I am waiting for a report from the new provider after they had a poke around in the server overnight. I anticipate that over the next week all sites will migrate to the new server. For most of you it will be transparent and painless. I will have to contact a few people to update some settings, but there is no urgency, everything will keep working.

That’s all for now. I will keep updating here as I know stuff.

Intermittent outages

October 22nd

You may have noticed that there have been several server outages over the last few days resulting in sites not being reachable.  Firstly I sincerely apologise for this, obviously it is not part of the grand plan.

In tandem with the data centre, I am working hard to determine the underlying cause.  The problem is that when everything is working, there is nothing to see.  It is trying to investigate at the very moment when a glitch is taking place, but we haven’t even figured out what is triggering it yet.

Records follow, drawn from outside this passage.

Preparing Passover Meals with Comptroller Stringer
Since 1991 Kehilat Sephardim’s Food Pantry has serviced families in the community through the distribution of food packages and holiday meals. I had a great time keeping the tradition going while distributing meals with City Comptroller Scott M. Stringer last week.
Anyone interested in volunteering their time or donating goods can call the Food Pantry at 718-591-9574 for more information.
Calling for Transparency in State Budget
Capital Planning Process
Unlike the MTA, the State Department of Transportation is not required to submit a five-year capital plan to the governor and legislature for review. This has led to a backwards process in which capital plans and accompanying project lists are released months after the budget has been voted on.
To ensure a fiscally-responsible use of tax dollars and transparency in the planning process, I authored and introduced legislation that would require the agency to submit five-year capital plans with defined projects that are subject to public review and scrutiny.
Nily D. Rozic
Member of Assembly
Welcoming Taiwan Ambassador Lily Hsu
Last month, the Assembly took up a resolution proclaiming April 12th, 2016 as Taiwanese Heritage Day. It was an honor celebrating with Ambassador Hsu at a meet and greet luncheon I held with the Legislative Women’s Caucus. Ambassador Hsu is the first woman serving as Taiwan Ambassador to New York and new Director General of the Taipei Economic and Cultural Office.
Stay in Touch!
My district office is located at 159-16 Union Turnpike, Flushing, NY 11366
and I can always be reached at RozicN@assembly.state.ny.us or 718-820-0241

What I want you to know is that I am fully aware it is happening and that we are doing everything possible to get it fixed as a matter of urgency. 

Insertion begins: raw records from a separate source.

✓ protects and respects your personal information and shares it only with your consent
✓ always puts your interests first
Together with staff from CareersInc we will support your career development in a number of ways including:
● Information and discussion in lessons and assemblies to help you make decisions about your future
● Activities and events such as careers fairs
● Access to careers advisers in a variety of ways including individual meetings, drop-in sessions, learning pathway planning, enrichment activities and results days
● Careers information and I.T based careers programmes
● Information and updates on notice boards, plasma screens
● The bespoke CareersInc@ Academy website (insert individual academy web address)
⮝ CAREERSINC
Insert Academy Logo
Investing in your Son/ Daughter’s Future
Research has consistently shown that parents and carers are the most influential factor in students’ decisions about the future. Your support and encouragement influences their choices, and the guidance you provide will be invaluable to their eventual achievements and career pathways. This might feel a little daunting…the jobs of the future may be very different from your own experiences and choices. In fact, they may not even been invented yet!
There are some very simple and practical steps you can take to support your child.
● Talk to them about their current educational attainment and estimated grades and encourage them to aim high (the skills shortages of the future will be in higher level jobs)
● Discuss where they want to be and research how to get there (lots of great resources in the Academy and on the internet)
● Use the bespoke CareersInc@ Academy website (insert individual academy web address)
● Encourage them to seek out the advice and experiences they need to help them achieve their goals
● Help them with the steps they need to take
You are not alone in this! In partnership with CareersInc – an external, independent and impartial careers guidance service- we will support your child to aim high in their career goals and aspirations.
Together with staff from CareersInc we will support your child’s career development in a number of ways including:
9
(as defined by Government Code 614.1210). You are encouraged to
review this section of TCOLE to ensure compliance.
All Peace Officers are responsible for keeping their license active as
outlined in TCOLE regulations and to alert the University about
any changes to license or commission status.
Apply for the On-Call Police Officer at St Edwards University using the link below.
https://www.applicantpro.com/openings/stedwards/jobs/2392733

I will update this post with what I know as regularly as I can.  If you have any questions email me, support@ – as usual I will be as honest and transparent as I can.


[UPDATE]
I haven’t been smiling much today, but the data centre replied and the jargon filled explanation put a wry smile on my face

We have fully reviewed all logs and from what we can tell the kernel is killing processes due to out-of-memory errors. The majority of RAM is being used as a cache for the database.

We have modified some settings to reduce normal system RAM usage and also reduced how aggressive the oom killer is.

It makes sense to me, but am thinking of offering a prize to the first customer to decipher it :o)


[LATER UPDATE]

The data centre hasn’t been able to solve this yet, so they have escalated it to cPanel, the developers of the server software.